** Opening Document text block **

When I type "services.msc" in the Search programs and files, I scroll down and see:

Microsoft .Net Framework NGEN v2.0.50727_X64 Disabled Local System (Did not disable this)
Microsoft .Net Framework NGEN v2.0.50727_X86 Disabled Local System (Did not disable this)
Microsoft .Net Framework NGEN v4.0.30319_X64 Automatic (Delayed Start) (Did set to Delayed)
Microsoft .Net Framework NGEN v4.0.30319_X86 Automatic (Delayed Start) (Did set to Delayed)

From what I understand the .Net acts like a kind of virtual machine for programming languages
When I go to "Uninstall or change a program"" I see Microsoft .NET Framework 4 Client Profile
I set .NET v4 to Delayed start but did not disable .NET v2

Question is, do I need .NET v2.0 (since MS disabled it) and if not, can it be removed without causing problems with my OS ?

** Closing Document text block **
** Opening Record excerpts block **

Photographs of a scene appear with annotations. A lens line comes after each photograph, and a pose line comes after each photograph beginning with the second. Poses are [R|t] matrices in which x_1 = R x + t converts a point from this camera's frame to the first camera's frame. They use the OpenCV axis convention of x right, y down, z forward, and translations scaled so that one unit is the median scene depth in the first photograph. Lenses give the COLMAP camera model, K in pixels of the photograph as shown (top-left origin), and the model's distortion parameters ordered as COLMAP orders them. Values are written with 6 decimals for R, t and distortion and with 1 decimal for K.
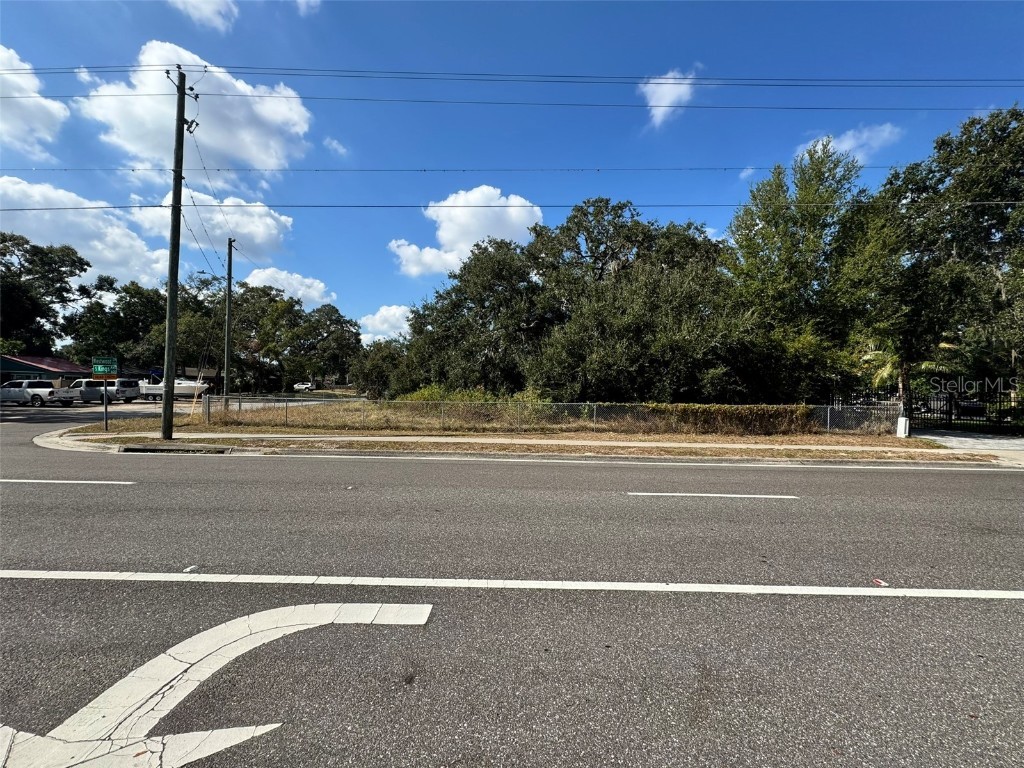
lens RADIAL K [[407.0, 0, 512.0], [0, 407.0, 384.0], [0, 0, 1]] dist [0.000447, -0.000179]
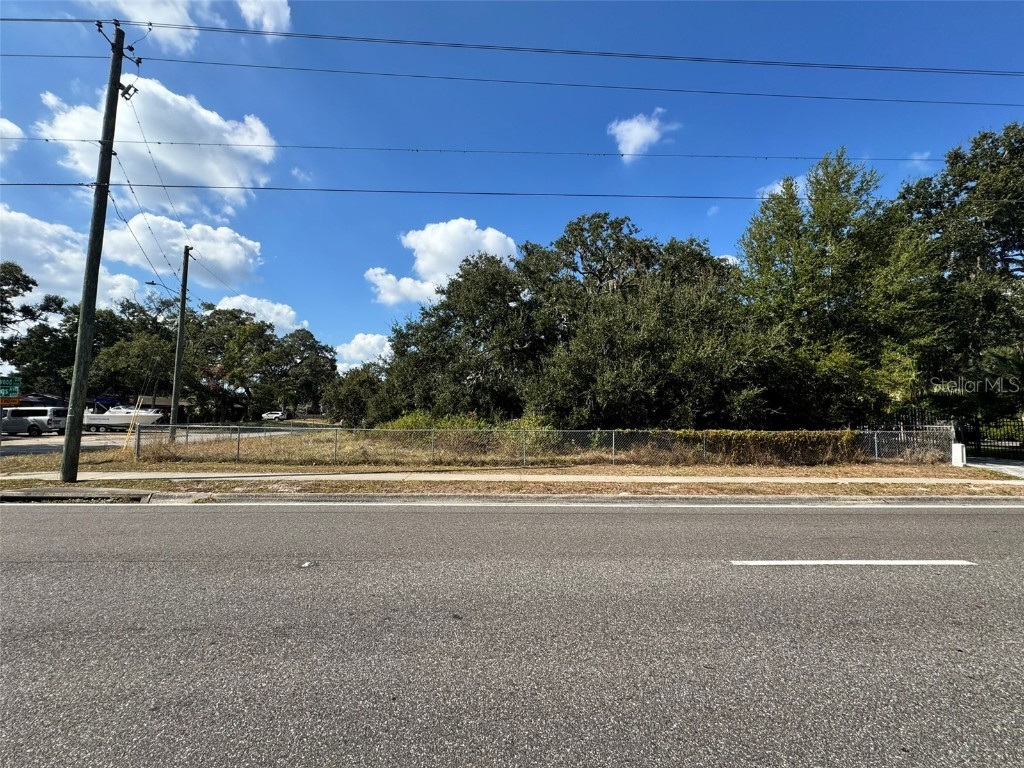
lens RADIAL K [[407.0, 0, 512.0], [0, 407.0, 384.0], [0, 0, 1]] dist [0.000447, -0.000179]
pose [[0.998643, -0.001645, 0.052052, -0.042636], [0.005328, 0.997484, -0.070697, 0.008192], [-0.051805, 0.070878, 0.996139, 0.127407]]
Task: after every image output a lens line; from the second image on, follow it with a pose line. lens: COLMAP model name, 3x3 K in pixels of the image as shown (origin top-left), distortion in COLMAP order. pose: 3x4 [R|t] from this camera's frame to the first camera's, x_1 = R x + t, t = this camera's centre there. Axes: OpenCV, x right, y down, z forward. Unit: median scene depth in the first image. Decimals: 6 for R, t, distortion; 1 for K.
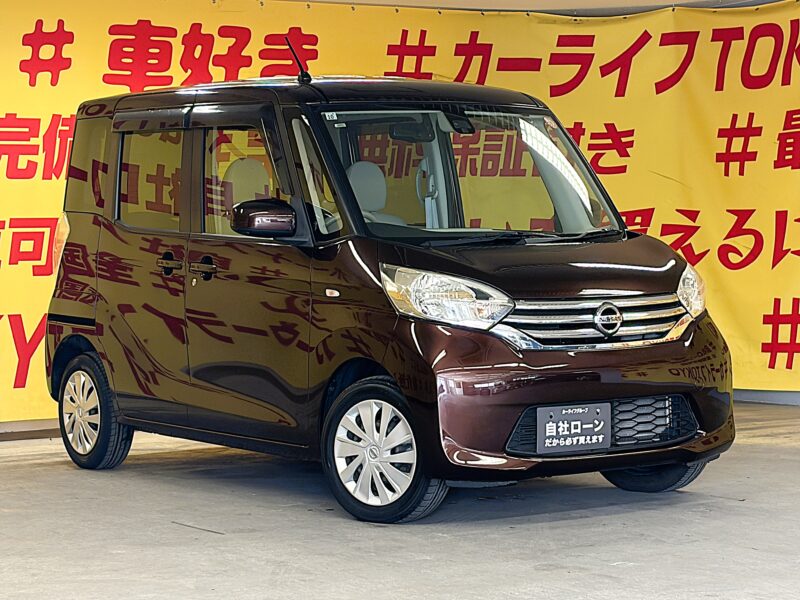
lens RADIAL K [[2034.4, 0, 397.6], [0, 2034.4, 299.6], [0, 0, 1]] dist [0.142991, 0.000000]
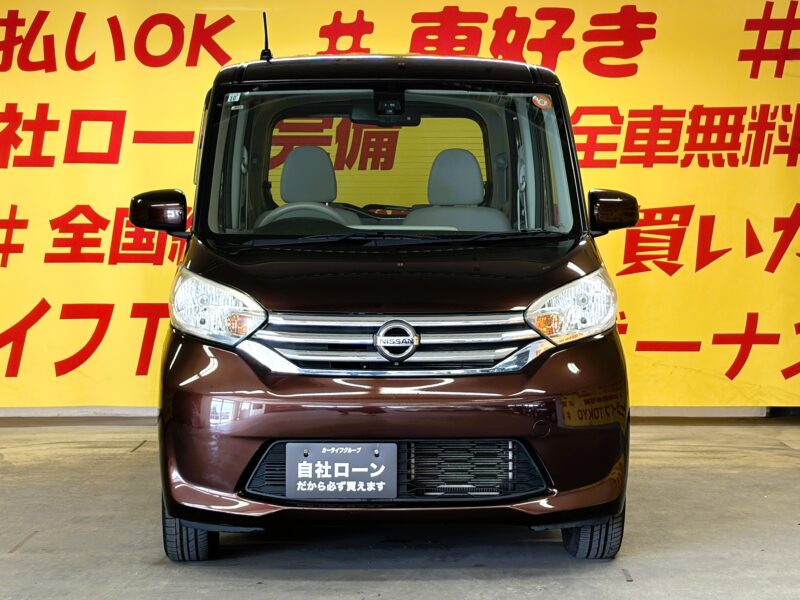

** Closing Record excerpts block **

→ **Work request A**
Swap "Local System" for "Network Service" and give the .NET services post again, everything from "Microsoft .Net Framework NGEN v2.0.50727_X86" down to "v4.0.30319_X86 Automatic (Delayed Start) (Did set to Delayed)".
→ **Work request B**
Extend the .NET services post beyond the point where it stops.

→ **Exercise result A**
Microsoft .Net Framework NGEN v2.0.50727_X86 Disabled Network Service (Did not disable this)
Microsoft .Net Framework NGEN v4.0.30319_X64 Automatic (Delayed Start) (Did set to Delayed)
Microsoft .Net Framework NGEN v4.0.30319_X86 Automatic (Delayed Start) (Did set to Delayed)

→ **Exercise result B**
Thanks for your time !


----------



## flavallee (May 12, 2002)

Double-click each of those Microsoft .NET Framework NGEN entries to open their properties window.

Change the startup type to "Manual", then click Apply - OK.

Restart the computer.

------------------------------------------------------------------


----------



## pcuser1 (Jun 30, 2011)

Thanks!


----------



## flavallee (May 12, 2002)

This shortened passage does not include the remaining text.